- “Walang ulap kung umaga. Nasinghot na ng lumalaking populasyon.”
- “Many Filipino men and women have brains.”
- “He seemed to be waiting for someone, not a blood relation, much less a bad blood.”
- “People are not made to float like a bird.”
- “Seeing a rainbow in the sky is like a dream that disappears that’s why a child wants it painted permanently in the sky.”
- “As the campers trek through the trail at the rainboat they’ll stop now and then. They had huffs and puffs.”
- “The chicken was dressed. They stripped off her feathers, served her quite bare and everyone poked at her breast.”
- “God’s footsteps bulged the mountains up. God like morning bending over her baby kneeled down in the dust.”
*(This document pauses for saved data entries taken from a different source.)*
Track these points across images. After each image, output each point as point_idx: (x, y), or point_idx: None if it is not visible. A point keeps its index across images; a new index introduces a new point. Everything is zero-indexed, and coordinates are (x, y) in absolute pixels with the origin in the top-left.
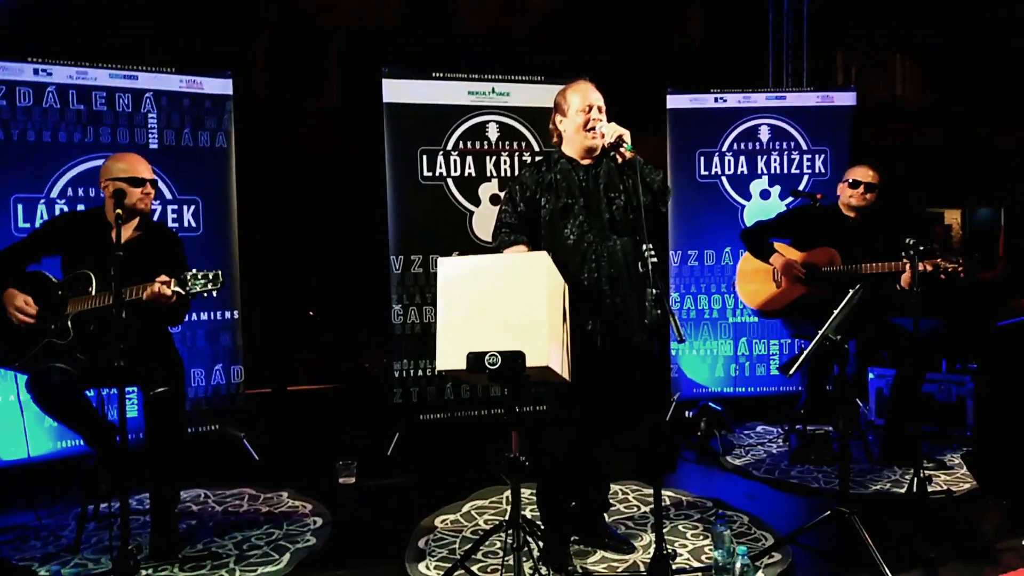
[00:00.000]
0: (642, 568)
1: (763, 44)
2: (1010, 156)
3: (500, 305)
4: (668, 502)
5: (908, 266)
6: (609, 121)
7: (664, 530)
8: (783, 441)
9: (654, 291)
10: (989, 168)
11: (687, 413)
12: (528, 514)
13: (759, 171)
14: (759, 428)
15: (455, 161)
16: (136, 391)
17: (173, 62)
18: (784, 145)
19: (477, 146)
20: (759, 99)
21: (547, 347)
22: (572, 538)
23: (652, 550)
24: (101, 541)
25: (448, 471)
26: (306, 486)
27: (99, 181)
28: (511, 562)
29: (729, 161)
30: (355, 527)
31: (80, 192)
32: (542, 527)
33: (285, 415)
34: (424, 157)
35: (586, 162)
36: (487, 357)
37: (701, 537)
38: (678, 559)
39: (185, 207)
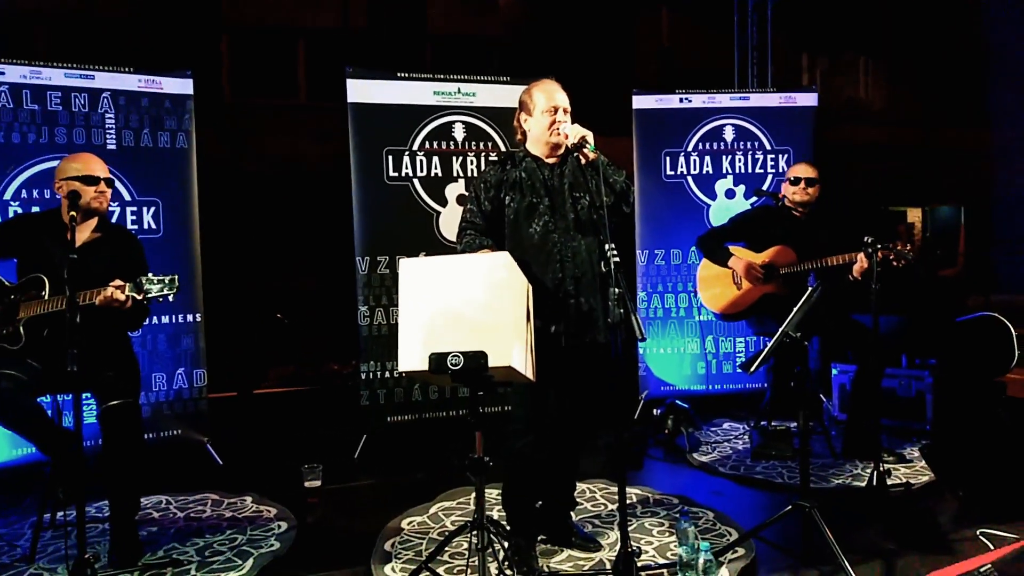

- “On Basilio’s skull, fire nicked. The tiny fire had a blow, huge and quick. He touched the fire on his skull. Past all that is beyond, he runs.”
- “Si Pres. Garcia ay kumita ng unang liwanag sa Talibon, Bohol.”
A switch to Filipino language would eliminate these kinds of mistakes. What is true of the textbook authors all the more applies to the majority of Filipinos. As an example, the humor from this post at Expectorants is derived largely from the same sort of mistakes (intentional or otherwise).
Mistakes in the use of English encourage the impression that the speakers are less intelligent that they actually are. Since English is widely used in the Philippines, mistakes occur quite frequently and the impression of lack of intelligence is reinforced. Our more prosperous neighbors, Japan and China also have their share of well publicized English mistakes but these do not have a widespread negative affect on the perception of intelligence of the ordinary Japanese and Chinese because they largely express themselves in their local tounge.
I believe textbook authors and most Filipinos will be able to express themselves more intelligently if allowed to use the language they are more comfortable with.